No, people went to an online pharmacy, unrelated to Facebook. That pharmacy sent the information to Facebook, including information about what kind of medication that was purchased. Of course, the main fault was with the pharmacy, but that is another, related, story. The main point here is that Facebook had promised to filter and not store sensitive information, but that filter apparently didn't work, possibly because that filter didn't handle information in Swedish.
So, even if you never ever had been even close to Facebook, Facebook could have the information that you just ordered some Emergency Contraceptives.
I understand. It feels almost like magic that a script could figure out that kind of thing from any site? I guess it’s mostly just blindly uploading things from forms?
This is a massive GDPR breach of the site in question though. I really don’t fault Facebook much. Anyone who ever includes any FB script is reaponsible for exactly what it does.

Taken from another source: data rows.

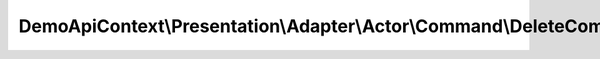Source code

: ---------------------------------------------------------------------------
DemoApiContext\\Presentation\\Adapter\\Actor\\Command\\DeleteCommandAdapter
---------------------------------------------------------------------------

.. php:namespace: DemoApiContext\\Presentation\\Adapter\\Actor\\Command

.. php:class:: DeleteCommandAdapter

    Class DeleteCommandAdapter.

    .. php:attr:: commandNamespace

        protected string
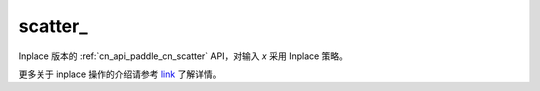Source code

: .. _cn_api_paddle_cn_scatter_:

scatter\_
-------------------------------
.. py:function:: paddle.scatter_(x, index, updates, overwrite=True, name=None)

Inplace 版本的 :ref:`cn_api_paddle_cn_scatter` API，对输入 `x` 采用 Inplace 策略。

更多关于 inplace 操作的介绍请参考 `link`_ 了解详情。

.. _link: https://www.paddlepaddle.org.cn/documentation/docs/zh/develop/guides/beginner/tensor_cn.html#id3
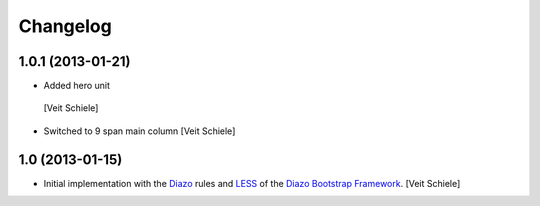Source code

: Changelog
=========

1.0.1 (2013-01-21)
------------------

-  Added hero unit
  [Veit Schiele]
- Switched to 9 span main column
  [Veit Schiele]

1.0 (2013-01-15)
----------------

- Initial implementation with the `Diazo <http://docs.diazo.org/>`_ rules and
  `LESS <http://lesscss.org/>`_ of the `Diazo Bootstrap Framework
  <https://github.com/veit/diazo_bootstrap.git>`_.
  [Veit Schiele]

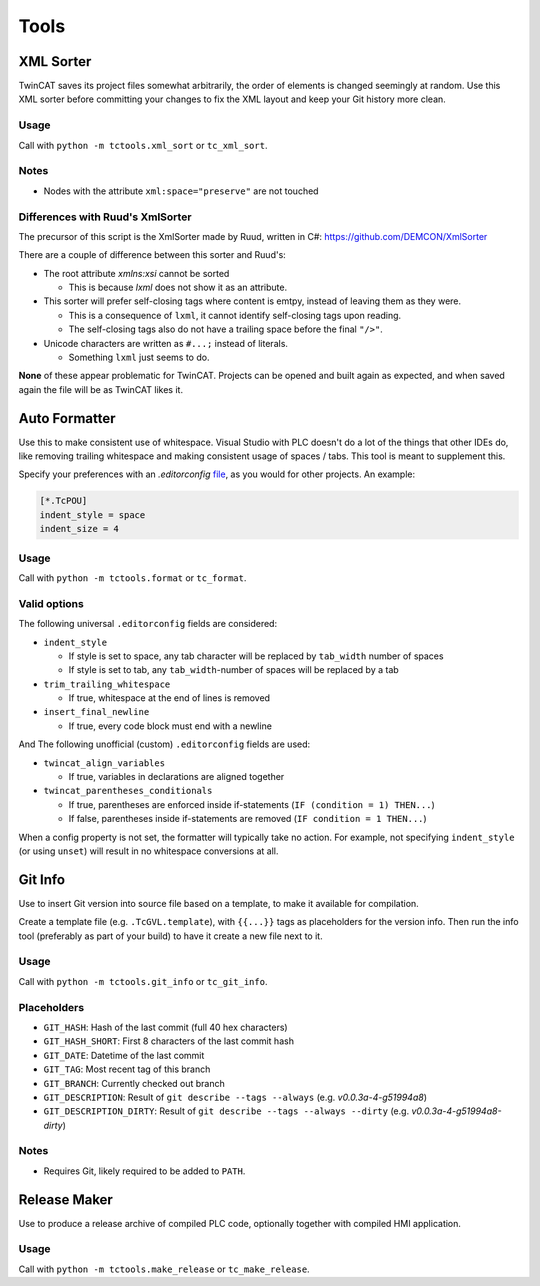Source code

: #####
Tools
#####


.. _xml_sorter:

XML Sorter
==========

TwinCAT saves its project files somewhat arbitrarily, the order of elements is changed seemingly at random.
Use this XML sorter before committing your changes to fix the XML layout and keep your Git history more clean.

Usage
-----

Call with ``python -m tctools.xml_sort`` or ``tc_xml_sort``.

.. argparse::
   :module: tctools.xml_sort.__main__
   :func: get_parser
   :nodescription:

   --filter : @replace
      Target files only with these patterns

      Default: ['\*.tsproj', '\*.xti', '\*.plcproj']

.. Overwrite the --filter argument because the asterisks mess up the formatting

Notes
-----

* Nodes with the attribute ``xml:space="preserve"`` are not touched

Differences with Ruud's XmlSorter
---------------------------------

The precursor of this script is the XmlSorter made by Ruud, written in C#: https://github.com/DEMCON/XmlSorter

There are a couple of difference between this sorter and Ruud's:

* The root attribute `xmlns:xsi` cannot be sorted

  * This is because `lxml` does not show it as an attribute.

* This sorter will prefer self-closing tags where content is emtpy, instead of leaving them as they were.

  * This is a consequence of ``lxml``, it cannot identify self-closing tags upon reading.
  * The self-closing tags also do not have a trailing space before the final ``"/>"``.

* Unicode characters are written as ``#...;`` instead of literals.

  * Something ``lxml`` just seems to do.

**None** of these appear problematic for TwinCAT.
Projects can be opened and built again as expected, and when saved again the file will be as TwinCAT likes it.


.. _auto_formatter:

Auto Formatter
==============

Use this to make consistent use of whitespace.
Visual Studio with PLC doesn't do a lot of the things that other IDEs do, like removing trailing whitespace and making
consistent usage of spaces / tabs.
This tool is meant to supplement this.

Specify your preferences with an `.editorconfig` `file <https://editorconfig.org/>`_, as you would for other projects.
An example:

.. code-block::

   [*.TcPOU]
   indent_style = space
   indent_size = 4

Usage
-----

Call with ``python -m tctools.format`` or ``tc_format``.

.. argparse::
   :module: tctools.format.__main__
   :func: get_parser
   :nodescription:

   --filter : @replace
      Target files only with these patterns

      Default: ['\*.tsproj', '\*.xti', '\*.plcproj']

.. Overwrite the --filter argument because the asterisks mess up the formatting

Valid options
-------------

The following universal ``.editorconfig`` fields are considered:

* ``indent_style``

  * If style is set to space, any tab character will be replaced by ``tab_width`` number of spaces
  * If style is set to tab, any ``tab_width``-number of spaces will be replaced by a tab

* ``trim_trailing_whitespace``

  * If true, whitespace at the end of lines is removed

* ``insert_final_newline``

  * If true, every code block must end with a newline

And The following unofficial (custom) ``.editorconfig`` fields are used:

* ``twincat_align_variables``

  * If true, variables in declarations are aligned together
* ``twincat_parentheses_conditionals``

  * If true, parentheses are enforced inside if-statements (``IF (condition = 1) THEN...``)
  * If false, parentheses inside if-statements are removed (``IF condition = 1 THEN...``)

When a config property is not set, the formatter will typically take no action.
For example, not specifying ``indent_style`` (or using ``unset``) will result in no whitespace conversions at all.


.. _git_info:

Git Info
========

Use to insert Git version into source file based on a template, to make it available for compilation.

Create a template file (e.g. ``.TcGVL.template``), with ``{{...}}`` tags as placeholders for the version info.
Then run the info tool (preferably as part of your build) to have it create a new file next to it.

Usage
-----

Call with ``python -m tctools.git_info`` or ``tc_git_info``.

.. argparse::
   :module: tctools.git_info.__main__
   :func: get_parser
   :nodescription:

Placeholders
------------

* ``GIT_HASH``: Hash of the last commit (full 40 hex characters)
* ``GIT_HASH_SHORT``: First 8 characters of the last commit hash
* ``GIT_DATE``: Datetime of the last commit
* ``GIT_TAG``: Most recent tag of this branch
* ``GIT_BRANCH``: Currently checked out branch
* ``GIT_DESCRIPTION``: Result of ``git describe --tags --always`` (e.g. `v0.0.3a-4-g51994a8`)
* ``GIT_DESCRIPTION_DIRTY``: Result of ``git describe --tags --always --dirty`` (e.g. `v0.0.3a-4-g51994a8-dirty`)

Notes
-----

* Requires Git, likely required to be added to ``PATH``.


.. _make_release:

Release Maker
=============

Use to produce a release archive of compiled PLC code, optionally together with compiled HMI application.

Usage
-----

Call with ``python -m tctools.make_release`` or ``tc_make_release``.

.. argparse::
   :module: tctools.make_release.__main__
   :func: get_parser
   :nodescription:
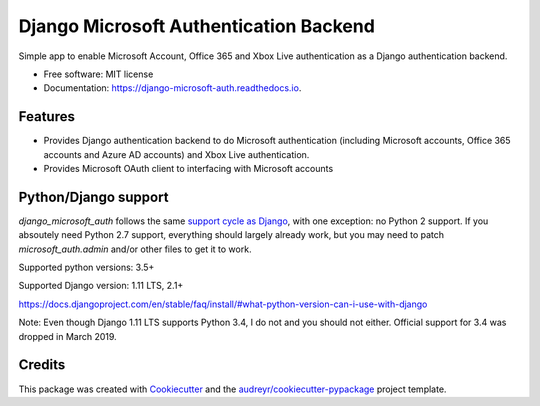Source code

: =======================================
Django Microsoft Authentication Backend
=======================================


.. image:: https://img.shields.io/pypi/v/django_microsoft_auth.svg
    :target: https://pypi.python.org/pypi/django_microsoft_auth
    :alt: PyPi

.. image:: https://img.shields.io/pypi/pyversions/django_microsoft_auth.svg
    :target: https://pypi.python.org/pypi/django_microsoft_auth
    :alt: Python Versions

.. image:: https://travis-ci.org/AngellusMortis/django_microsoft_auth.svg?branch=master
    :target: https://travis-ci.org/AngellusMortis/django_microsoft_auth/
    :alt: Travis CI

.. image:: https://readthedocs.org/projects/django-microsoft-auth/badge/?version=latest
    :target: https://django-microsoft-auth.readthedocs.io/en/latest/?badge=latest
    :alt: Documentation

.. image:: https://pyup.io/repos/github/AngellusMortis/django_microsoft_auth/shield.svg
    :target: https://pyup.io/repos/github/AngellusMortis/django_microsoft_auth/
    :alt: Updates

.. image:: https://coveralls.io/repos/github/AngellusMortis/django_microsoft_auth/badge.svg?branch=master
    :target: https://coveralls.io/github/AngellusMortis/django_microsoft_auth?branch=master
    :alt: Coverage

.. image:: https://api.codeclimate.com/v1/badges/ea41b61fa3a1e22e92e9/maintainability
   :target: https://codeclimate.com/github/AngellusMortis/django_microsoft_auth/maintainability
   :alt: Maintainability

.. image:: https://api.codeclimate.com/v1/badges/ea41b61fa3a1e22e92e9/test_coverage
   :target: https://codeclimate.com/github/AngellusMortis/django_microsoft_auth/test_coverage
   :alt: Test Coverage


Simple app to enable Microsoft Account, Office 365 and Xbox Live authentication
as a Django authentication backend.


* Free software: MIT license
* Documentation: https://django-microsoft-auth.readthedocs.io.

Features
--------

* Provides Django authentication backend to do Microsoft authentication
  (including Microsoft accounts, Office 365 accounts and Azure AD accounts)
  and Xbox Live authentication.

* Provides Microsoft OAuth client to interfacing with Microsoft accounts

Python/Django support
---------------------

`django_microsoft_auth` follows the same `support cycle as Django <https://www.djangoproject.com/download/#supported-versions>`_,
with one exception: no Python 2 support. If you absoutely need Python 2.7
support, everything should largely already work, but you may need to patch
`microsoft_auth.admin` and/or other files to get it to work.

Supported python versions:  3.5+

Supported Django version: 1.11 LTS, 2.1+

https://docs.djangoproject.com/en/stable/faq/install/#what-python-version-can-i-use-with-django

Note: Even though Django 1.11 LTS supports Python 3.4, I do not and you should
not either. Official support for 3.4 was dropped in March 2019.

Credits
-------

This package was created with Cookiecutter_ and the
`audreyr/cookiecutter-pypackage`_ project template.

.. _Cookiecutter: https://github.com/audreyr/cookiecutter
.. _`audreyr/cookiecutter-pypackage`: https://github.com/audreyr/cookiecutter-pypackage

Sure. There is perhaps a moral/ethical responsibility. But there are laws against sharing sensitive info and I don't think "I didn't know FB scripts did that" helps. FB's entire business is gobbling up user data. And pharmacies business is to know who they share sensitive data with.
I don't think it's too much to ask to require siteowners to understand what the scripts they use are actually doing, at least if they deal with sensitive data.
For example, I don't think pharmacies should do any kind of advertising on FB, or do any kind of campaign tracking/conversion measuring etc on the same site they accept user data. As will all GDPR violations, if just a few large pharmacies were fined out of existence, I bet the rest would quickly fall in line.
While I agree that the main fault was with the pharmacies, they should certainly not send any patient information to anyone, I think you can at least partly blame Facebook since they had promised to filter out anything sensitive.
That sounds impossible even for one language. A better description I might trust wouldn’t include “filter out”. Filter out!? Like activities that aren’t “filtered out” would somehow be blanket acceptable?
Wouldn’t it be easier to just use an FB api to send one ping when a transaction completes, e.g with a campaign ID? Why would fb ever be uploading what’s stored in a form field that they don’t know what it means? It makes no sense?
Many analytics and tracking pkgs will capture every single form field and upload them as a standard default, and only mask out things that match cc regexes etc
What the hell would someone even do with such data? I get that you can figure out addresses/phone numbers/emails nad correlate individuals etc. But what about all the other fields? If someone says "It's sold in bulk to companies who try to datamine whether the field values '48', 'yes' and 'Other' makes it more/less likely for you to buy car insurance in the future" I'd be...completely unsurprised
I think owning information that you should not possess could in theory be just as punishable as sharing the information in the first place. Especially if done on a massive scale.
If you visit a pharmacy website to buy prescription meds you have to enter PII. If you then also visit various pages on that site for various meds for various diseases it can quite easily be correlated that you have said diseases. The fact that Facebook was involved can be completely unknown to you as a user, you don't even have to have a Facebook account.
> If you visit a pharmacy website to buy prescription meds you have to enter PII.
Yes. And they are responsible for where that information ends up, regardless of how and where they advertise. So basically, anyone running any website at all should be really careful to not add any third party (e.g. Facebook) scripts to their page. I'd rather run a business not knowing whether my ad campaigns work at all, than run one where I don't know if I'm liable for breaking laws.
Analogy: if you have a photo sharing website, like Flickr, then from those photos (and the combination of different photos) Flickr can in theory derive a lot of sensitive information; does that make it somehow stupid or irresponsible to post photos to Flickr? I'd say that depends completely on how we expect Flickr to behave.
It's like visiting a physical pharmacy. In theory, somebody could be spying on the people who enter and leave the place, keeping a giant database with frequency, faces, etc. The question whether it is stupid to enter a pharmacy in person should be answered with: "No, we have laws that protect us against malevolent actors".